PARTS OF THE EXERCISE:
A. According to the passage on percentage-closer soft shadows, how many GatherRed() texture calls does sampling the 8 × 8 area to find the average blocker depth require?
B. Extend the passage on percentage-closer soft shadows, picking up right after its final sentence.

DOCUMENT:
***

Figure 7.25 Percentage-closer filtering and percentage-closer soft shadows. On the left, hard shadows with a little PCF filtering. In the middle, constant width soft shadows. On the right, variable-width soft shadows with proper hardness where objects are in contact with the ground. (Images courtesy of NVIDIA Corporation.)

7.6 Percentage-Closer Soft Shadows

In 2005 Fernando [212, 467, 1252] published an influential approach called percentagecloser soft shadows (PCSS). It attempts a solution by searching the nearby area on the shadow map to find all possible occluders. The average distance of these occluders from the location is used to determine the sample area width:

(7.6)

w_{sample} = w_{light} \frac{d_{r} - d_{0}}{d_{r}},

$w_{sample} = w_{light} \frac{d_{r} - d_{0}}{d_{r}},$

where d _ris the distance of the receiver from the light and d ₀ the average occluder distance. In other words, the width of the surface area to the sample grows as the average occluder gets farther from the receiver and closer to the light. Examine Figure 7.22 and think about the effect of moving the occluder to see how this occurs. Figures 7.2 (page 224), 7.25, and 7.26 show examples.

If there are no occluders found, the location is fully lit and no further processing is necessary. Similarly, if the location is fully occluded, processing can end. Otherwise, then the area of interest is sampled and the light’s approximate contribution is computed. To save on processing costs, the width of the sample area can be used to vary the number of samples taken. Other techniques can be implemented, e.g., using lower sampling rates for distant soft shadows that are less likely to be important.

A drawback of this method is that it needs to sample a fair-sized area of the shadow map to find the occluders. Using a rotated Poisson disk pattern can help hide undersampling artifacts [865, 1590]. Jimenez [832] notes that Poisson sampling can be unstable under motion and finds that a spiral pattern formed by using a function halfway between dithering and random gives a better result frame to frame.

Sikachev et al. [1641] discuss in detail a faster implementation of PCSS using features in SM 5.0, introduced by AMD and often called by their name for it, contact hardening shadows (CHS). This new version also addresses another problem with basic PCSS: The penumbra’s size is affected by the shadow map’s resolution. See Figure 7.25. This problem is minimized by first generating mipmaps of the shadow map, then choosing the mip level closest to a user-defined world-space kernel size. An 8 × 8 area is sampled to find the average blocker depth, needing only 16 GatherRed() texture calls. Once a penumbra estimate is found, the higher-resolution mip levels are used for the sharp area of the shadow, while the lower-resolution mip levels are used for softer areas.

CHS has been used in a large number of video games [1351, 1590, 1641, 1678, 1679], and research continues. For example, Buades et al. [206] present separable soft shadow mapping (SSSM), where the PCSS process of sampling a grid is split into separable parts and elements are reused as possible from pixel to pixel.

***

EXTRACTED RECORDS:
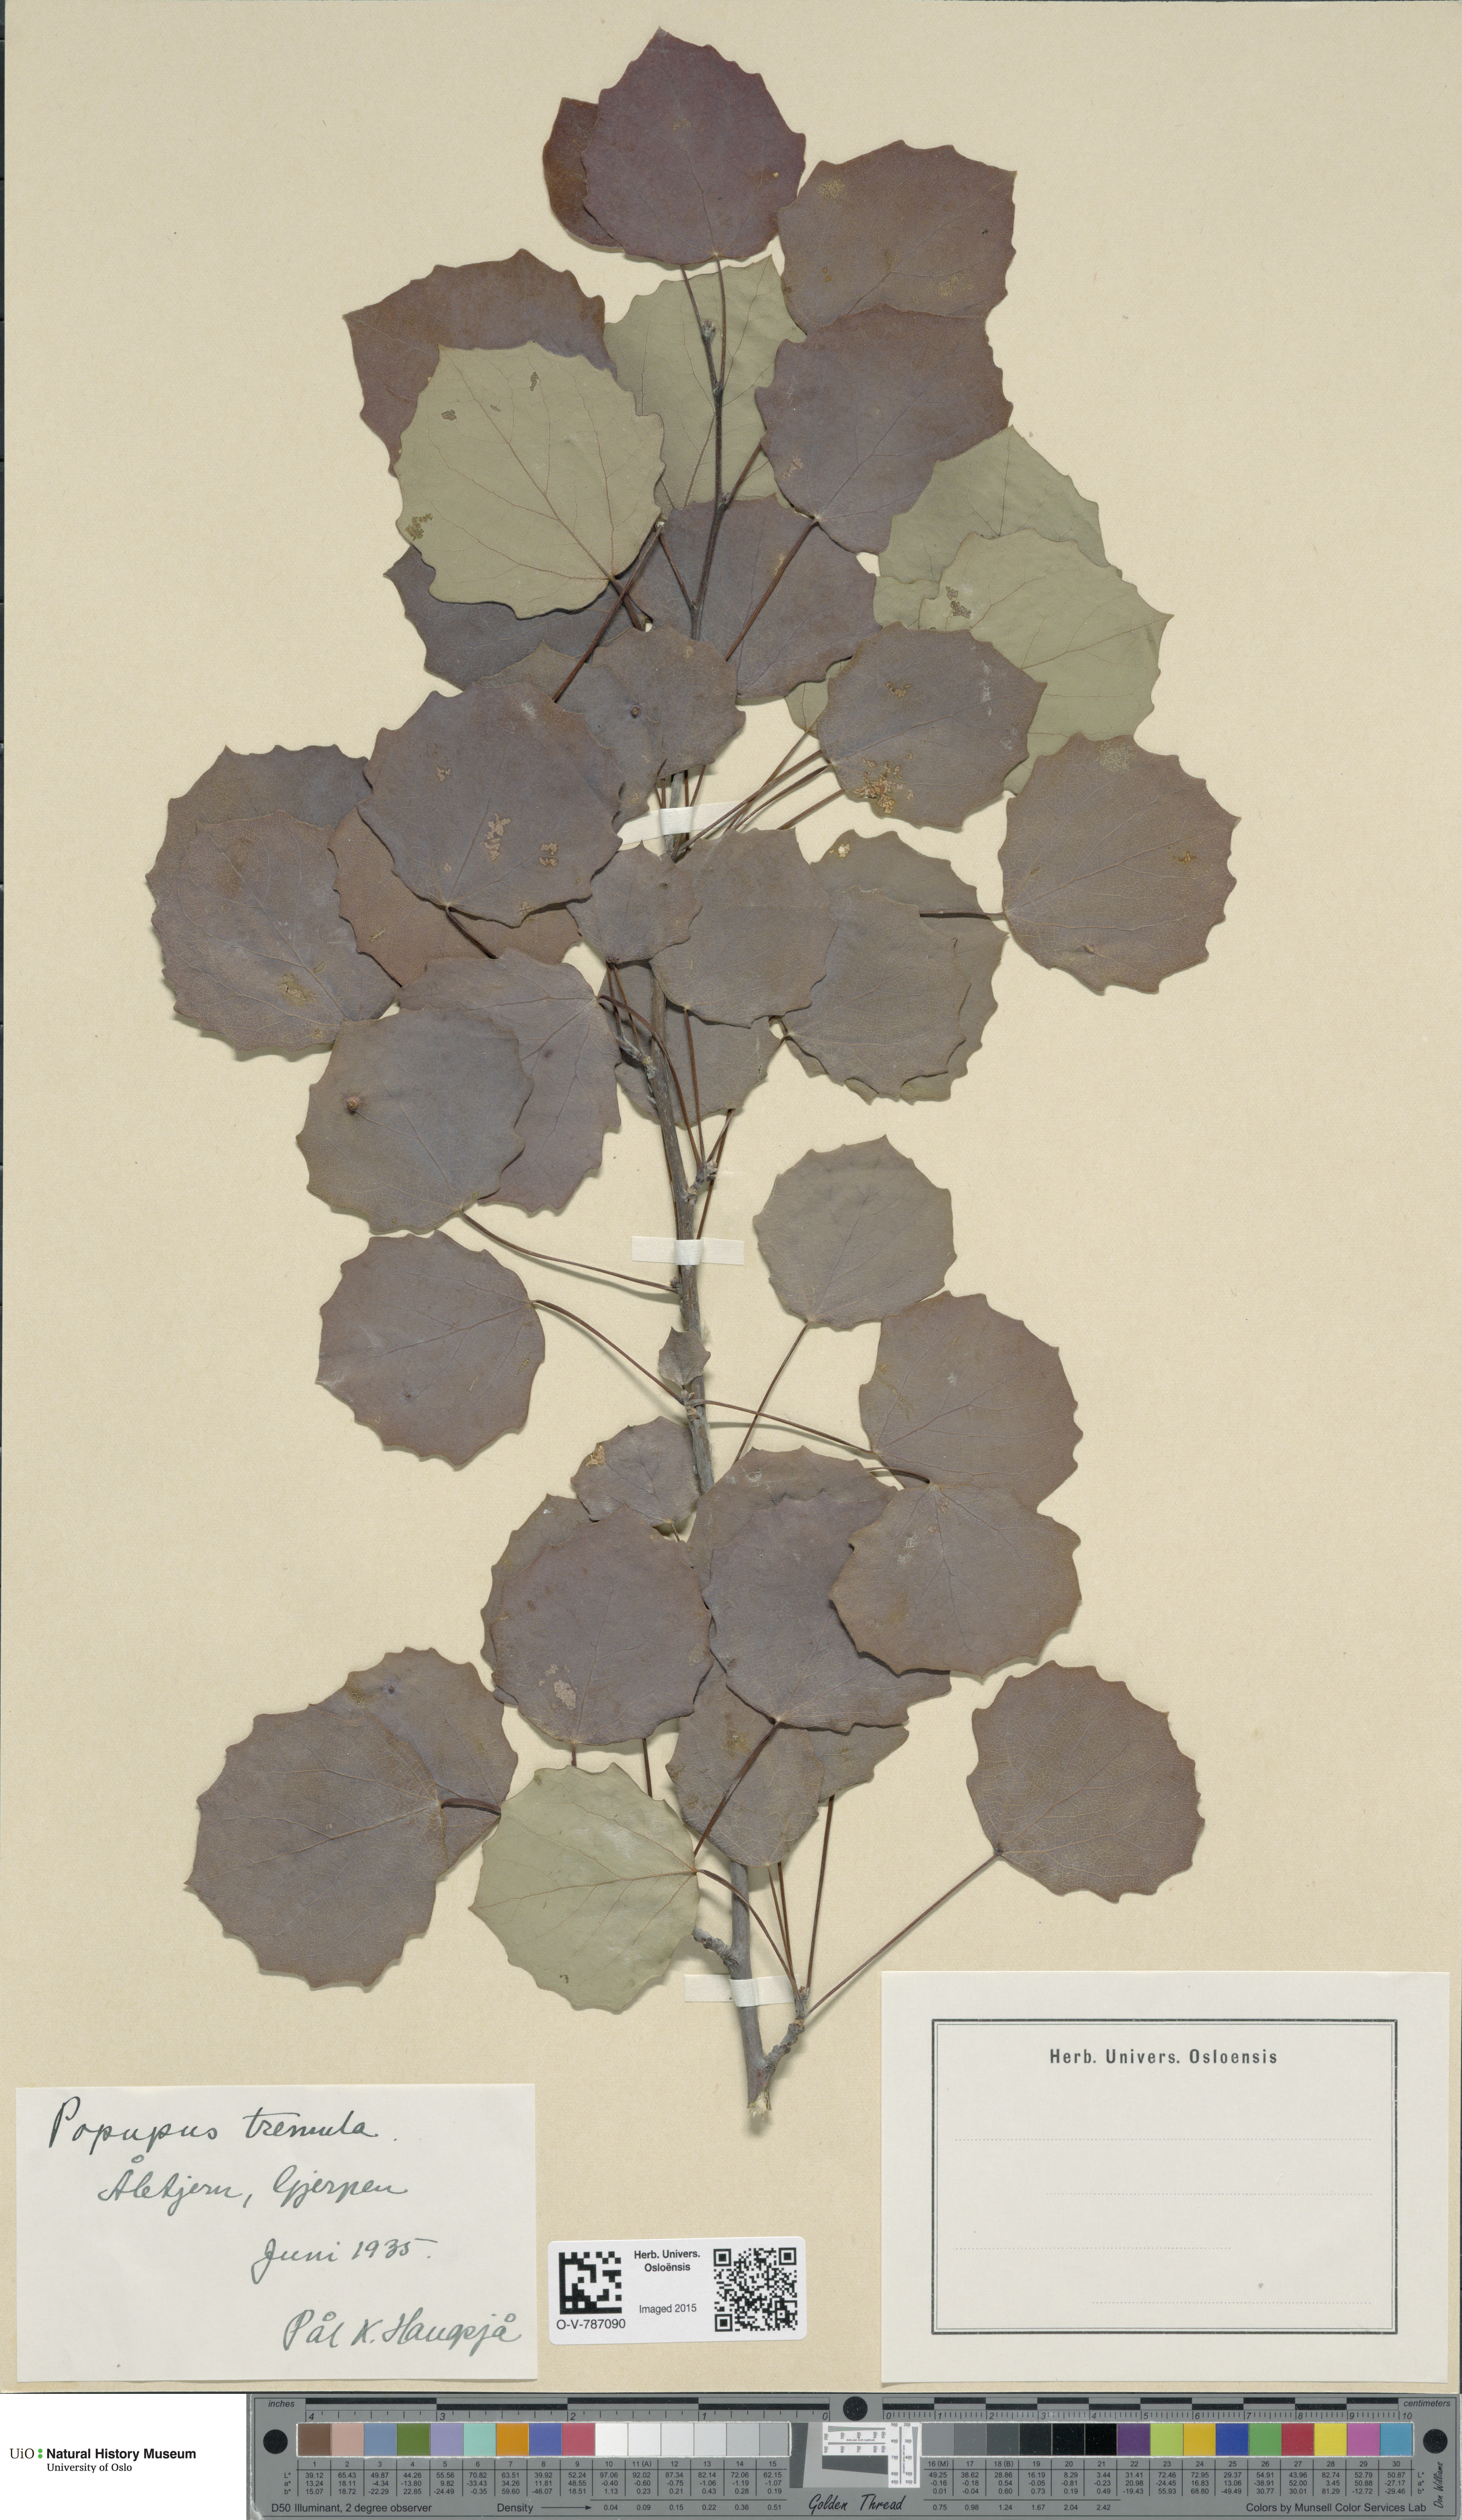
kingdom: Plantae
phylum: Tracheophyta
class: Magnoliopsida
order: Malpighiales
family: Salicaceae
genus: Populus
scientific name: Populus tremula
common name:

***

ANSWERS:
A. 16

B.
One concept that has proven helpful for accelerating algorithms that need multiple samples per pixel is the hierarchical min/max shadow map. While shadow map depths normally cannot be averaged, the minimum and maximum values at each mipmap level can be useful. That is, two mipmaps can be formed, one saving the largest zdepth found in each area (sometimes called HiZ), and one the smallest. Given a texel location, depth, and area to be sampled, the mipmaps can be used to rapidly determine fully lit and fully shadowed conditions. For example, if the texel’s z-depth is greater than the maximum z-depth stored for the corresponding area of the mipmap, then the texel must be in shadow—no further samples are needed. This type of shadow map makes the task of determining light visibility much more efficient [357, 415, 610, 680, 1064, 1811].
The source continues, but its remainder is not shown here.